As to the respondent’s claim for exemption under s.40(c) in respect of the four reports written by Heads of Department, Deans or Pro-Vice-Chancellors as part of their duties of office, the Information Commissioner expressed the view that (for reasons explained at paragraphs 139-151) disclosure to a candidate for promotion of reports required to be prepared on the candidate by the relevant Head of Department, Dean of Faculty and Pro-Vice-Chancellor could not reasonably be expected to have a substantial adverse effect on the management or assessment by the respondent of its personnel. However, since the effects of disclosure of matter in issue are ordinarily to be evaluated, for the purposes of s.40(c), as if disclosure were to any person entitled to apply for it under the FOI Act (including, for instance, the candidate’s rivals for promotion, or students in the candidate’s Department), the Information Commissioner considered it reasonable to expect that disclosure of the matter in issue would lead to a loss of candour in reports of the kind in issue that would be sufficiently widespread as to have a substantial adverse effect on the management or assessment by the University of its personnel. The four reports therefore satisfied the test for prima facie exemption under s.40(c), subject to the application of the public interest balancing test.

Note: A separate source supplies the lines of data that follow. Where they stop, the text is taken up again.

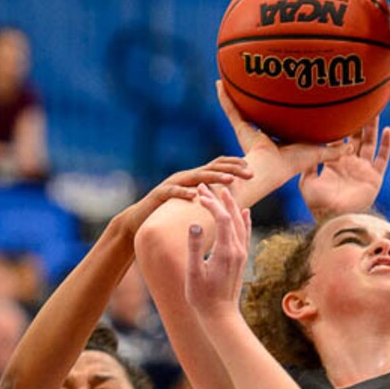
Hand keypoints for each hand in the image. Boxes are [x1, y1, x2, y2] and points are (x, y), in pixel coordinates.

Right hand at [121, 156, 252, 235]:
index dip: (235, 166)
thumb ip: (206, 198)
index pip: (218, 166)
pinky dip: (183, 193)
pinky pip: (172, 192)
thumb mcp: (190, 205)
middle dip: (232, 169)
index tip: (252, 171)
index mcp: (195, 180)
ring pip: (195, 177)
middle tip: (250, 173)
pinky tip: (194, 196)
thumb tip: (227, 196)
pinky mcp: (159, 195)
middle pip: (211, 168)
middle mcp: (185, 178)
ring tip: (229, 180)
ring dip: (213, 178)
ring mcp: (172, 184)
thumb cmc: (168, 217)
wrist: (137, 223)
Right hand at [185, 184, 250, 319]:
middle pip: (232, 217)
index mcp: (226, 252)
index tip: (199, 195)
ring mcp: (242, 255)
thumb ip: (194, 248)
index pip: (222, 219)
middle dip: (220, 200)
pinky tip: (245, 212)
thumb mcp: (194, 273)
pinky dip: (245, 220)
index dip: (211, 204)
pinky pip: (246, 234)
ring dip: (232, 206)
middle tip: (206, 187)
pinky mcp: (241, 259)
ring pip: (241, 223)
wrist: (221, 315)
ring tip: (223, 192)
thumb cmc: (203, 297)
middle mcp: (238, 250)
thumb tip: (194, 225)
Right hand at [217, 81, 349, 195]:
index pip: (281, 119)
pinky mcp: (240, 128)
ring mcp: (249, 130)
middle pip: (259, 110)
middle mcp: (263, 132)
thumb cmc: (293, 164)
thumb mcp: (318, 154)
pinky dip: (224, 98)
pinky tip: (219, 82)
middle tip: (257, 75)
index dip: (282, 108)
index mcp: (279, 138)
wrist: (272, 170)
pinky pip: (231, 110)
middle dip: (256, 97)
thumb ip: (333, 150)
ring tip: (233, 73)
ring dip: (235, 94)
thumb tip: (352, 145)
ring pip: (241, 108)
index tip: (285, 92)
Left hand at [299, 117, 389, 218]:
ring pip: (370, 142)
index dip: (339, 125)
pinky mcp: (374, 177)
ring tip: (374, 108)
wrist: (333, 219)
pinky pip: (383, 158)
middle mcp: (350, 163)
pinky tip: (387, 130)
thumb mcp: (307, 181)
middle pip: (356, 136)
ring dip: (372, 126)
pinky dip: (387, 144)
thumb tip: (303, 146)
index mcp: (335, 163)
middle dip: (357, 120)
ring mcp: (363, 170)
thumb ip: (308, 163)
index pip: (338, 138)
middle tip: (358, 100)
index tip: (339, 107)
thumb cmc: (317, 204)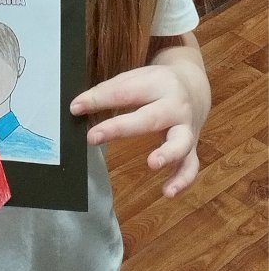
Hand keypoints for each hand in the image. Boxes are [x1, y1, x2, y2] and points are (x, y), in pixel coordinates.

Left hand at [70, 61, 208, 198]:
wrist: (194, 87)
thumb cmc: (155, 85)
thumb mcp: (136, 78)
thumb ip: (109, 91)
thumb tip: (77, 107)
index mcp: (157, 84)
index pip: (124, 91)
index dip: (98, 100)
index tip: (75, 108)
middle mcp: (175, 106)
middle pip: (150, 117)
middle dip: (120, 128)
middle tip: (92, 137)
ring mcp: (187, 128)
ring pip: (180, 142)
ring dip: (168, 154)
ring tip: (152, 164)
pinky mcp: (192, 148)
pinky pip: (190, 166)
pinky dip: (182, 180)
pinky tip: (167, 192)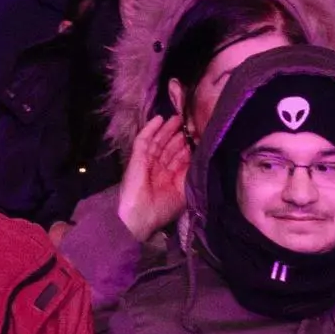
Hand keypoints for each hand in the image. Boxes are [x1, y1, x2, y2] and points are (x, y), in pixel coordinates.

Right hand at [115, 112, 191, 241]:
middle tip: (188, 122)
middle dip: (178, 135)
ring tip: (177, 117)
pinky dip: (150, 129)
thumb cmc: (163, 208)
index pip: (178, 158)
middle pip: (168, 147)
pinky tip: (159, 119)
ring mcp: (147, 162)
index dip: (187, 148)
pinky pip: (143, 140)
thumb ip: (189, 174)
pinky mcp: (137, 157)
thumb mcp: (183, 191)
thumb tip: (196, 157)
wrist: (141, 215)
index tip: (197, 136)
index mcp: (168, 179)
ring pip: (157, 141)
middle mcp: (158, 169)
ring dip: (167, 129)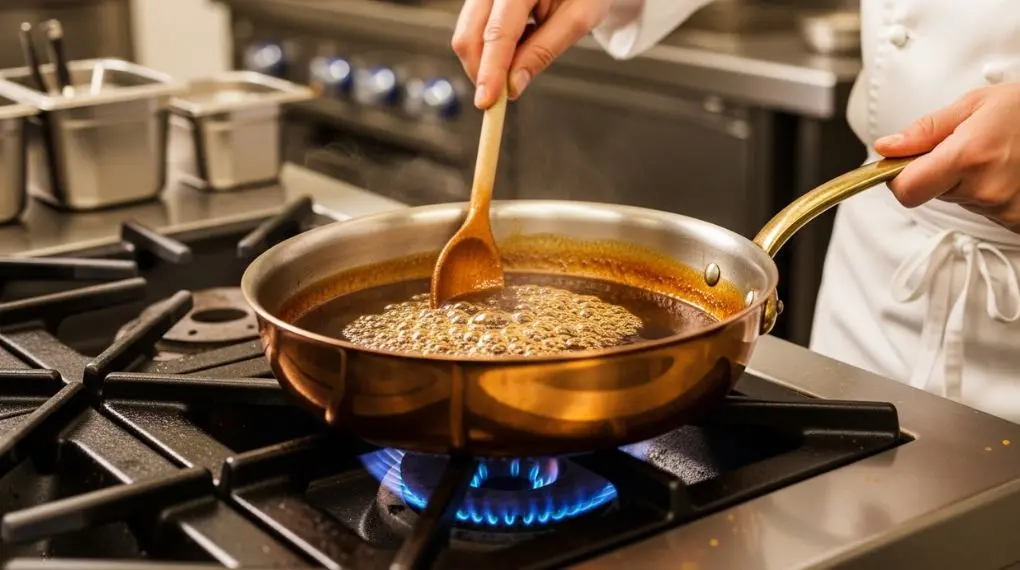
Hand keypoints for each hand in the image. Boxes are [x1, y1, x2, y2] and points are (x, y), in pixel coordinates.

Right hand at [452, 0, 610, 107]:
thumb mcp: (576, 19)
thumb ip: (543, 51)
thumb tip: (513, 86)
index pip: (497, 32)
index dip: (490, 70)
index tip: (487, 101)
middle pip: (468, 35)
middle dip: (482, 72)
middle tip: (503, 96)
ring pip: (466, 35)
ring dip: (487, 61)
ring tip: (522, 57)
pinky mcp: (481, 1)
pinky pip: (473, 30)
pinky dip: (491, 50)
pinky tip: (518, 44)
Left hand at [875, 83, 1019, 231]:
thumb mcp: (975, 104)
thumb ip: (925, 131)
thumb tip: (887, 148)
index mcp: (969, 157)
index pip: (906, 191)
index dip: (899, 178)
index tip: (905, 164)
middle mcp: (986, 189)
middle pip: (932, 194)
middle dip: (939, 172)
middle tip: (969, 146)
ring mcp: (1005, 209)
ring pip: (961, 201)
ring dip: (968, 182)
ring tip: (998, 155)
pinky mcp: (1018, 221)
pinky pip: (987, 209)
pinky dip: (990, 191)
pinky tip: (1010, 170)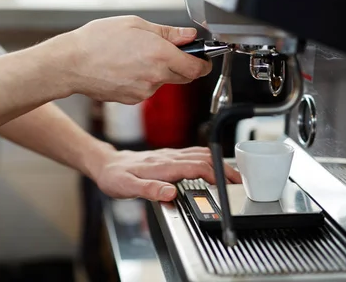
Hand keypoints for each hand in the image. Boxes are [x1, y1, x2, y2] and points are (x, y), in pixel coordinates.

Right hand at [50, 16, 211, 103]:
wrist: (71, 64)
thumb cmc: (97, 40)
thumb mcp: (135, 24)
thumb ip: (167, 32)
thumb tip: (189, 35)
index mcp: (160, 54)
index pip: (197, 67)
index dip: (203, 62)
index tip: (202, 57)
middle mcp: (155, 76)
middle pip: (185, 77)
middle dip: (183, 65)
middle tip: (168, 52)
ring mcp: (144, 91)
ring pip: (163, 82)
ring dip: (158, 71)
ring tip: (135, 56)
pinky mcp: (133, 100)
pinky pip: (147, 89)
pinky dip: (143, 79)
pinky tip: (125, 68)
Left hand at [93, 147, 241, 201]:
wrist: (106, 164)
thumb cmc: (114, 177)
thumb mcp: (127, 187)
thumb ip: (149, 189)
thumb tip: (170, 193)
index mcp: (162, 166)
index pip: (196, 167)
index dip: (215, 174)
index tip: (228, 185)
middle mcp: (167, 158)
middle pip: (203, 157)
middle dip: (224, 168)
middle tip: (240, 181)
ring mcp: (168, 155)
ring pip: (200, 153)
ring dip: (219, 162)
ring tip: (232, 175)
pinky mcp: (167, 156)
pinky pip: (192, 154)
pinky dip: (208, 159)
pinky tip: (212, 165)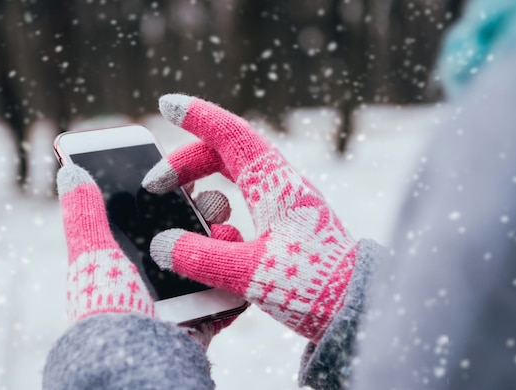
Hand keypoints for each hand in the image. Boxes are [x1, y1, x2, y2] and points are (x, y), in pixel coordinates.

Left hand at [57, 164, 240, 345]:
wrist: (132, 356)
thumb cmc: (105, 305)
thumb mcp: (91, 253)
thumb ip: (84, 214)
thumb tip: (69, 170)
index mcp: (134, 258)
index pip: (159, 216)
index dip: (175, 194)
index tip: (188, 177)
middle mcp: (160, 275)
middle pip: (193, 233)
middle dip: (208, 211)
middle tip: (213, 202)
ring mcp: (186, 295)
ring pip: (216, 258)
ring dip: (227, 240)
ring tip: (226, 231)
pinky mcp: (206, 315)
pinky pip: (230, 291)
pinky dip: (237, 276)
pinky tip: (236, 260)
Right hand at [144, 94, 357, 341]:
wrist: (359, 308)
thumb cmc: (315, 286)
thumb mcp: (250, 273)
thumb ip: (201, 259)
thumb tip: (162, 245)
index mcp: (275, 185)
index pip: (231, 135)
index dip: (198, 117)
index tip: (167, 105)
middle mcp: (282, 186)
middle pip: (227, 153)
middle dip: (188, 162)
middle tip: (156, 185)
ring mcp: (288, 203)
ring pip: (237, 176)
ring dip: (205, 186)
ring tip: (186, 213)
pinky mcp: (290, 223)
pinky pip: (247, 199)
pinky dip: (222, 204)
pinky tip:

At paragraphs 164-193, the Information Commissioner reviewed Australian authorities that have held that when an exemption provision contains a public interest balancing test, it is possible in an appropriate case to recognise a legitimate public interest which favours disclosure of particular documents to a particular applicant for access, even though no such public interest consideration would be present when disclosure to other applicants was in contemplation. For reasons explained at paragraphs 196-203, the Information Commissioner considered that this was an appropriate case for the application of that principle. In respect of three of the four reports, the Information Commissioner found that there was a legitimate public interest in the applicant obtaining access, which carried sufficient weight to warrant a finding that disclosure of those reports to the applicant would, on balance, be in the public interest.
The same considerations warranted a finding that disclosure to the applicant of 3 of the 4 reports by Heads of Department, Deans or Pro-Vice-Chancellors would not be contrary to the public interest, such that exemption under s.41(1) of the FOI Act was not established.